EXTRACTED RECORDS:
=== Section Start ===

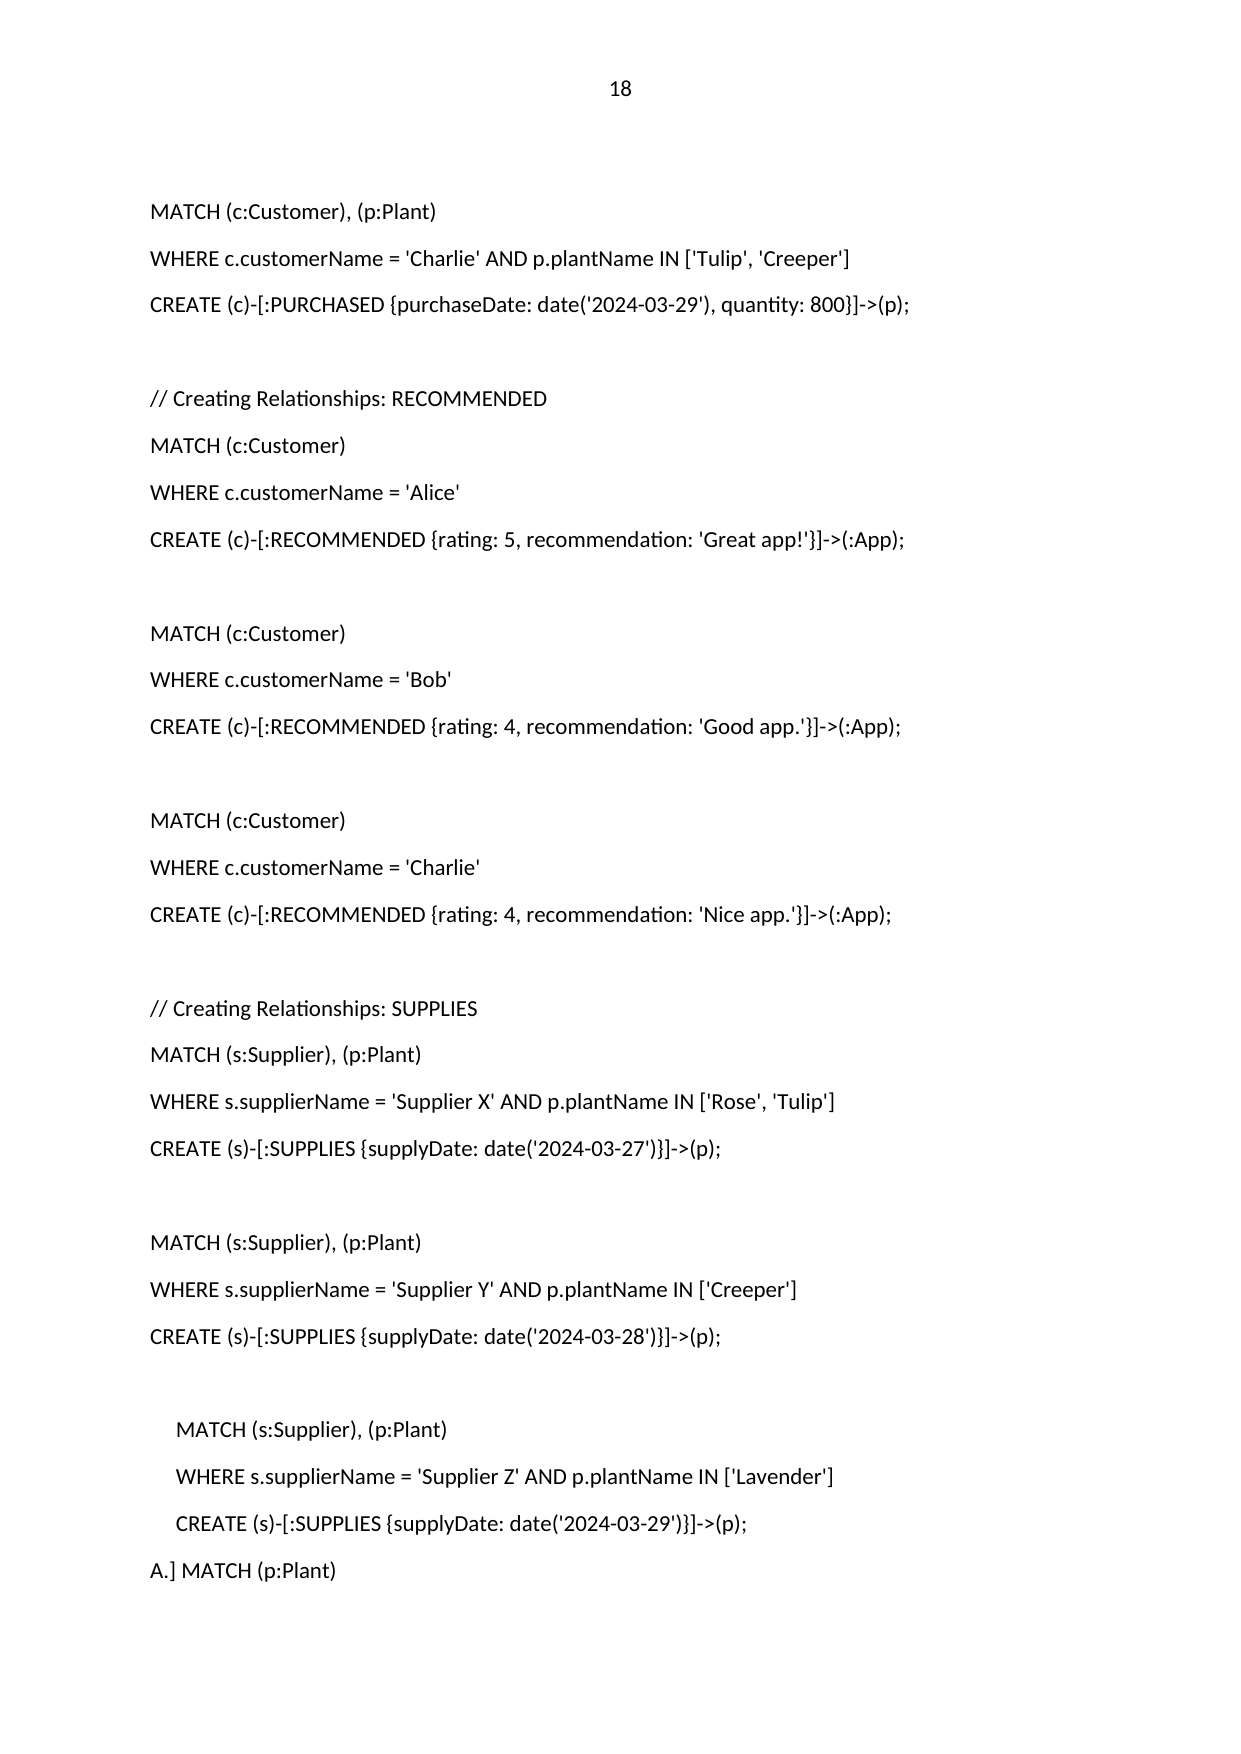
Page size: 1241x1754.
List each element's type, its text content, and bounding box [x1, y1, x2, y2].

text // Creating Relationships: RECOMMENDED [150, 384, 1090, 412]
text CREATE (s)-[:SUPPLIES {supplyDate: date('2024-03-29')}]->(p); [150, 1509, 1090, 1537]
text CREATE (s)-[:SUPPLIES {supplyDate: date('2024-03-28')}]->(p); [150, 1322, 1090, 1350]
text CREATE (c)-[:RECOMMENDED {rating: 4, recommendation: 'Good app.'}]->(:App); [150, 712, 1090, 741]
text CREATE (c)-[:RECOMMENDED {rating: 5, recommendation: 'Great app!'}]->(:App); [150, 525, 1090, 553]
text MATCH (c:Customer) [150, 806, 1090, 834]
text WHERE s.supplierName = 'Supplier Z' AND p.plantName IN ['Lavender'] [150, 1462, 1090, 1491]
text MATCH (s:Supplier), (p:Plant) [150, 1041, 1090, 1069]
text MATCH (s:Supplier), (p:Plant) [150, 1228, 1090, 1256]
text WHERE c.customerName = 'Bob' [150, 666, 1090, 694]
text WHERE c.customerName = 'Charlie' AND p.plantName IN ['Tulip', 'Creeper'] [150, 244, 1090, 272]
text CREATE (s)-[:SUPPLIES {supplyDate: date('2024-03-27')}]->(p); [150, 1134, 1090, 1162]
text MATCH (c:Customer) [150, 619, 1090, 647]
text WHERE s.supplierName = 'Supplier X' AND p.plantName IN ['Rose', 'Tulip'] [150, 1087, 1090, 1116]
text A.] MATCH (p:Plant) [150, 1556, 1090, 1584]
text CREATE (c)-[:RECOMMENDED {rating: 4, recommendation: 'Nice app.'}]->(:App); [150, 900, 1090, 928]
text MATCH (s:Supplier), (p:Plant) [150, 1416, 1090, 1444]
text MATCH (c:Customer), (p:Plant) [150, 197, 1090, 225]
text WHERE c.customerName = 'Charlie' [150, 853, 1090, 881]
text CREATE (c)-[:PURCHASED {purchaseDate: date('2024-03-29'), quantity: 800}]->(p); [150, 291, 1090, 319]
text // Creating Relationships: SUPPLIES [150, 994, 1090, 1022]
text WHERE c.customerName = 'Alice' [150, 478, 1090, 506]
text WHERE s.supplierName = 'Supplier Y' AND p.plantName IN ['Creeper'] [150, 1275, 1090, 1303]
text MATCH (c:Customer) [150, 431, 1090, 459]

=== Section End ===

All lines in the listing above that contain "plantName" should be shown.

text WHERE s.supplierName = 'Supplier Z' AND p.plantName IN ['Lavender'] [150, 1462, 1090, 1491]
text WHERE c.customerName = 'Charlie' AND p.plantName IN ['Tulip', 'Creeper'] [150, 244, 1090, 272]
text WHERE s.supplierName = 'Supplier X' AND p.plantName IN ['Rose', 'Tulip'] [150, 1087, 1090, 1116]
text WHERE s.supplierName = 'Supplier Y' AND p.plantName IN ['Creeper'] [150, 1275, 1090, 1303]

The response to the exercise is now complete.